The DBMS Server checks the table specified in the nearest from clause (the deptsal table). The dno column does belong to the deptsal table; the DBMS interprets the column specification as deptsal.dno

dept

The DBMS Server checks the table specified in the nearest from clause (deptsal). The dept column does not belong to the deptsal table.

The DBMS Server checks the table specified in the from clause at the next highest level (the employee table). The dept column does belong to the employee table; the column specification is interpreted as employee.dept.

  • The DBMS Server does not search across subqueries at the same level to resolve unqualified column names. For example, given the query:

select * from employee
where
     dept = (select dept from sales_departments
          where mgrno=manager)
     or
     dept = (select dept from mktg_departments
          where mgrno=manager_id);

The DBMS Server checks the description of the sales_departments table for the mgrno and manager columns; if they are not found, it checks the employee table next, but does not check the mktg_departments table. Similarly, the DBMS Server first checks the mktg_departments table for the mgrno and manager_id columns. If they are not found, it checks the employee table, but never checks the sales_departments table.

Database Procedures

Database procedures are compiled, stored, and managed by the DBMS Server. Database procedures can be used in conjunction with rules to enforce database integrities, or to perform frequently repeated operations. When the procedure is created, its execution plan is saved, reducing the execution overhead.

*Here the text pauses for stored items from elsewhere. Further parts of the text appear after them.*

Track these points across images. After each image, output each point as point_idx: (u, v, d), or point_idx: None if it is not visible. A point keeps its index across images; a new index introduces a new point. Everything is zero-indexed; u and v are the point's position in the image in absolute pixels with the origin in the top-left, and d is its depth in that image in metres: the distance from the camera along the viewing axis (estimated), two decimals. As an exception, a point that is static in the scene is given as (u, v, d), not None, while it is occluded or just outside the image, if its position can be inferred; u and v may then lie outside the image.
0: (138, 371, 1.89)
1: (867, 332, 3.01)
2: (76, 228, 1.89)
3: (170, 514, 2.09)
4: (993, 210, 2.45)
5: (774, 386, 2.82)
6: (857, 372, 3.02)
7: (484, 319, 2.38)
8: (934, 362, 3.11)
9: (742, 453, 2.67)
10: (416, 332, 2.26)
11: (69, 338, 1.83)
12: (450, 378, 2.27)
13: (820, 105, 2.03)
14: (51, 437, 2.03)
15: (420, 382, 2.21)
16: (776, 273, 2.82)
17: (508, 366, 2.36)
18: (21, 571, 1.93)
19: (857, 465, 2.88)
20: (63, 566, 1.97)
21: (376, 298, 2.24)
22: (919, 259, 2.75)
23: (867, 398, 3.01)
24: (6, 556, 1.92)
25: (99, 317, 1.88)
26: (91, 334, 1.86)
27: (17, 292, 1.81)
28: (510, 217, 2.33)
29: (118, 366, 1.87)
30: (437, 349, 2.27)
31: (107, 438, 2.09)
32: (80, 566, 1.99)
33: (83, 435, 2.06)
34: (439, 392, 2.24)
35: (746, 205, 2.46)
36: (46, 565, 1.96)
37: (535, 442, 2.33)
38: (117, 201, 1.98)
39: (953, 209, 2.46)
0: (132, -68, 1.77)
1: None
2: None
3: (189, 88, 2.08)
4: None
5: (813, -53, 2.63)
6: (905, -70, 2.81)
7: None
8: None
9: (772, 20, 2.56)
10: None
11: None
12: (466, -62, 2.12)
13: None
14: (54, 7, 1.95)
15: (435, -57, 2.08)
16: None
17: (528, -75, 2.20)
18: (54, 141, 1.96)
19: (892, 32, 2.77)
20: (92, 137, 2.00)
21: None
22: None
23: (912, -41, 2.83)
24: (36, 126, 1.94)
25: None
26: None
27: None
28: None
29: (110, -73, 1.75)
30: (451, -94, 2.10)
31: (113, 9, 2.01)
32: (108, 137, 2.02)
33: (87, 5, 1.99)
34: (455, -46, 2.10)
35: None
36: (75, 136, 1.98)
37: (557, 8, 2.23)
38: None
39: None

Database Procedure Creation

Database procedures can be created interactively or in an embedded program. A database procedure can be executed in a host language program, in terminal monitor, in another database procedure, or in a 4GL program. Database procedures can also be invoked by rules. For more information, see Database Procedures and Rules in the chapter “Understanding Database Procedures, Sessions, and Events.”

Determine Settings for a Database

To determine the settings for the database to which a session is connected, use dbmsinfo(db_name_case) and dbmsinfo(db_delim_case).

For details about dbmsinfo, see Status Information

Object Management Extension

The Object Management Extension allows data types to be created in addition to the standard SQL data types. Using the Object Management Extension, you can define operators and a function to manipulate your data types, and integrate the new data types, operators, and functions into the DBMS Server.

ANSI Compliance

Ingres is compliant with ANSI/ISO Entry SQL-92. In addition, Ingres contains numerous vendor extensions. For embedded SQL applications, the ESQL preprocessor can be directed to flag statements in your program that are not compliant with entry-level ANSI/ISO SQL-92. For details, see the Embedded SQL Companion Guide .

Information about the settings required to operate in compliance with ANSI/ISO Entry SQL-92, can be found in the appendix “ANSI Compliance Settings.”

OpenSQL

OpenSQL is the subset of SQL statements that can be used to access non-Ingres databases through Enterprise Access products.

Security Levels

Basic Ingres installations can be administered in compliance with the C2 security standard. The following statements are of particular interest to C2 security administrators and DBAs:

  • Create/drop/help security_alarm
  • Enable/disable security_audit
  • Create/alter/drop user
  • Create/alter/drop role
  • Create/alter/drop group
  • Create/alter/drop location
  • Register/remove table
  • Dbmsinfo(security_priv)
  • Dbmsinfo(security_audit_log)

For details about administering a C2 site, see the Database Administrator Guide.